*** Passage ***
Rethinking the Drone

Many of us have played war video games at some point in our lives, using controllers to manipulate characters into blowing up our virtual enemies, perhaps accidentally taking out a few pedestrians in the fusillade. What if the characters you killed in the digital world were real people, living thousands of miles away?

Last Thursday's botched unmanned drone attack in Pakistan, reported to have claimed more civilian lives than any targeted killing operation since 2006, sparked domestic protests and received uncharacteristic verbal condemnation from Pakistani officials, whose traditional policy has been one of quiet acquiescence. Pakistan Army Chief Ashfaq Parvez Kayani called the operation "intolerable" and "in complete violation of human rights" according to BBC news. Nevertheless, United States sources interviewed by ABC news say that the CIA will continue its drone policy in the region a tactic that CIA Director Leon Panetta has called "the only game in town" in the fight against Al Qaeda.

The situation in Pakistan indicates a troubling trend in American foreign policy that sends a dangerous message to our enemies. CIA operations in Pakistan devalue Pakistani lives and conflict with our own interests. Further, rhetoric surrounding this issue reveals a systematic attempt to deceive the American people.

In March 2009, Obama introduced his new "Strategy for Afghanistan and Pakistan" with the words, "I'd like to speak clearly and candidly to the American people." Yet the president failed to mention the use of drones during his speech, despite his subsequent approval of an unprecedented increase in drone strikes in his first nine months in office, Obama authorized more of these attacks in Pakistan than had George W. Bush during the final three years of his presidency.

Whereas drone strikes in Afghanistan are publicly recognized and carried out by the U.S. military, operations in Pakistan and other countries with which the United States is not openly at war are technically illegal. Drone activities in these countries are overseen by the CIA and private contractors, free from public scrutiny. The United States performed 118 drone strikes in Pakistan in 2010 alone, implying that the country's tribal areas experienced attacks at an average rate of once every three days.
*** End of Passage ***
*** Information supplied ***
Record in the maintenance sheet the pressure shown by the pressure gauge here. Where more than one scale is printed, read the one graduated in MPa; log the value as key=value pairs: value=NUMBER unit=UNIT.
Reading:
*** End of Information supplied ***
Brief
Write the next part of the essay on U.S. drone strikes in Pakistan that precedes the listing, starting right after its last sentence.

Your response
Regardless of the legality of these attacks, our escalating reliance on drone assassinations in counterterrorism efforts poses dangerous implications for the future of modern warfare. A report published by the United Nations in May 2010 noted that the conditions under which operators remotely control the drones could breed a "playstation mentality" toward killing. Operators unfamiliar with the realities of armed combat are placed in an environment that dehumanizes the victims of attacks and diminishes the significance of civilian deaths. An October 2009 article published in The New Yorker noted that civilians running for cover are referenced by a new slang term, "squirters."

This picture contrasts sharply with the reality in Pakistan's tribal areas, where the constant threat of drone strikes engenders significant resentment toward the United States. U.S. studies estimate the civilian to militant casualty ratio resulting from the attack could be as high as 10:1. Pakistani analysts claim that the ratio is closer to 50:1. David Kilcullen, an expert on counter-insurgency warfare, notes, "Every one of these dead non-combatants represents an alienated family, a new revenge feud and more recruits for a militant movement that has grown exponentially even as drone strikes have increased."

At the 2009 Pacific council on International Policy, Panetta stated a successful campaign against Al Qaeda and its allies will hinge on the United States' capacity to capture the "hearts and minds" of citizens living in the Muslim world. It is clear that in Pakistan our counterterrorism policy is having the opposite effect.

Internationally, President Obama's foreign policy is regarded in a more favorable light than that of George W. Bush, according to a 2010 Pew global attitudes survey. Nevertheless, the report shows that support for the president in the Muslim world is slipping. If the United States truly hopes to win its "war on terror," it cannot rely on video-game tactics that further alienate those whose "hearts and minds" we ostensibly hope to win over.